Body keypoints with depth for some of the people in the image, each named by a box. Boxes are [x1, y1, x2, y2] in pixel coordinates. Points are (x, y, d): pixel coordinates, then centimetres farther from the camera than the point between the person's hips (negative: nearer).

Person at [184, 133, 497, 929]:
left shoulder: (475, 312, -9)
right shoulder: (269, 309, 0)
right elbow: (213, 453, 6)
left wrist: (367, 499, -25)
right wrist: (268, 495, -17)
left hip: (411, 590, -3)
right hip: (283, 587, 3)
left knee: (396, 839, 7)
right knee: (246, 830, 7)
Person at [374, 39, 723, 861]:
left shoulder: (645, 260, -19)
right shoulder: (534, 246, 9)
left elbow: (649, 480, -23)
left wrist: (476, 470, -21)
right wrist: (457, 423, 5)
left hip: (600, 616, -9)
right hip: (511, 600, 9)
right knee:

- **EXERCISE REQUIREMENTS**:
Copy out every line in the listing where the word "shoulder" appears.

- **TASK SOLUTION**:
left shoulder: (475, 312, -9)
right shoulder: (269, 309, 0)
left shoulder: (645, 260, -19)
right shoulder: (534, 246, 9)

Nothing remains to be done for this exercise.